Find every line below that contains the word "province", and copy each of those lines.

* start Rows *

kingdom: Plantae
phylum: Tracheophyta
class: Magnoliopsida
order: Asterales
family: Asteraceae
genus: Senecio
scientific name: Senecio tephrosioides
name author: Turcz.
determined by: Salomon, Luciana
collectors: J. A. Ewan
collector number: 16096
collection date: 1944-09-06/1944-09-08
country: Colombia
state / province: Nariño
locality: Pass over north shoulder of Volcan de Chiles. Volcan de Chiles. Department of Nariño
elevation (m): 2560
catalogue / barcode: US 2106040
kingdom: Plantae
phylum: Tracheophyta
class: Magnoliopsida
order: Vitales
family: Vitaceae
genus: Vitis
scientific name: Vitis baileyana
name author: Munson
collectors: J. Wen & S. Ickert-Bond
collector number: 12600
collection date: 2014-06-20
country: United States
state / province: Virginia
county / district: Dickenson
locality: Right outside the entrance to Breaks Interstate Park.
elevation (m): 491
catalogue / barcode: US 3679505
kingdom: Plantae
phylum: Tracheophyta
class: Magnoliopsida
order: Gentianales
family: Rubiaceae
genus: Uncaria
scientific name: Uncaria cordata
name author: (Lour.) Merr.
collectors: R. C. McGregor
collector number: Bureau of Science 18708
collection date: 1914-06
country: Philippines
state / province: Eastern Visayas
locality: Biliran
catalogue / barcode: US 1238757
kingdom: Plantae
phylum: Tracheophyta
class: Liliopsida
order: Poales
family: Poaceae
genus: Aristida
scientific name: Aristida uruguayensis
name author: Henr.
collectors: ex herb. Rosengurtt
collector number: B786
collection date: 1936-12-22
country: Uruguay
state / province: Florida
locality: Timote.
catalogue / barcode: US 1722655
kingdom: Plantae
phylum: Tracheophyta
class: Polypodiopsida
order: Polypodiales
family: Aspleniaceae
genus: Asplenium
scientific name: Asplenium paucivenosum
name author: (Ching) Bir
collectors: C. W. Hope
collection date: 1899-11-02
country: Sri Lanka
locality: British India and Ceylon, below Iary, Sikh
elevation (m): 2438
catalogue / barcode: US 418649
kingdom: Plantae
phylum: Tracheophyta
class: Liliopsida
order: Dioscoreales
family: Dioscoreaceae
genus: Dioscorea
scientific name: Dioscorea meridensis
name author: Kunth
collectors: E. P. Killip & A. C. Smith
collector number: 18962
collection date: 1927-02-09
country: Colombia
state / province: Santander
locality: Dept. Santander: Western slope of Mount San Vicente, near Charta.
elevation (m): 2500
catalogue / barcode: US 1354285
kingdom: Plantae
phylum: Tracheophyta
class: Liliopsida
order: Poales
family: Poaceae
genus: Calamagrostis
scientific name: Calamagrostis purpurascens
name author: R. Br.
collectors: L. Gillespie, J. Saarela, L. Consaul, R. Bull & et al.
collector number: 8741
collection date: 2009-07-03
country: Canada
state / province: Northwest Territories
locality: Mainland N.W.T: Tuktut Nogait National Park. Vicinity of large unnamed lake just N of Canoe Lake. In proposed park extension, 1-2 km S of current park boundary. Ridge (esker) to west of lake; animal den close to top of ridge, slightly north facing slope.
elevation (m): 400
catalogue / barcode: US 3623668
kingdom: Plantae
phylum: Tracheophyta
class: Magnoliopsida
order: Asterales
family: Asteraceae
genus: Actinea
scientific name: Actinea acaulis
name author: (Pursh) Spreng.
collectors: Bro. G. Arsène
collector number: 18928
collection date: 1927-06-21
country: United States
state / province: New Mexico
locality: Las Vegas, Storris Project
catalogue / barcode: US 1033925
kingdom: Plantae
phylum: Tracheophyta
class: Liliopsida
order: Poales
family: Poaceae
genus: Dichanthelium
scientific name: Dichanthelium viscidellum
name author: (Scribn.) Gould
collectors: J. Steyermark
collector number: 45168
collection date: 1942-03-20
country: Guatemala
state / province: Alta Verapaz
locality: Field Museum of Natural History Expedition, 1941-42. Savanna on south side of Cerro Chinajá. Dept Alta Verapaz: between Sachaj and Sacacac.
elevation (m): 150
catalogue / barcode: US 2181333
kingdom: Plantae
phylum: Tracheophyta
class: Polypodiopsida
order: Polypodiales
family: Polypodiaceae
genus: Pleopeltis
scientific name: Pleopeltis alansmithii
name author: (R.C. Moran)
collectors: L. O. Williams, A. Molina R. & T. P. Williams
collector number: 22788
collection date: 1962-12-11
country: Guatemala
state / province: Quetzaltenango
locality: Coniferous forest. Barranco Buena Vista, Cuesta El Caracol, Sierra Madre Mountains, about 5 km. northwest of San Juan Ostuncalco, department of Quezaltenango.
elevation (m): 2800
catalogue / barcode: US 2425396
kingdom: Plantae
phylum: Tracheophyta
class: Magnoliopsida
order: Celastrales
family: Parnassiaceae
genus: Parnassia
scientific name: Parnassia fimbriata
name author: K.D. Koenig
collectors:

* end Rows *

Answer for the task =>
state / province: Nariño
state / province: Virginia
state / province: Eastern Visayas
state / province: Florida
state / province: Santander
state / province: Northwest Territories
state / province: New Mexico
state / province: Alta Verapaz
state / province: Quetzaltenango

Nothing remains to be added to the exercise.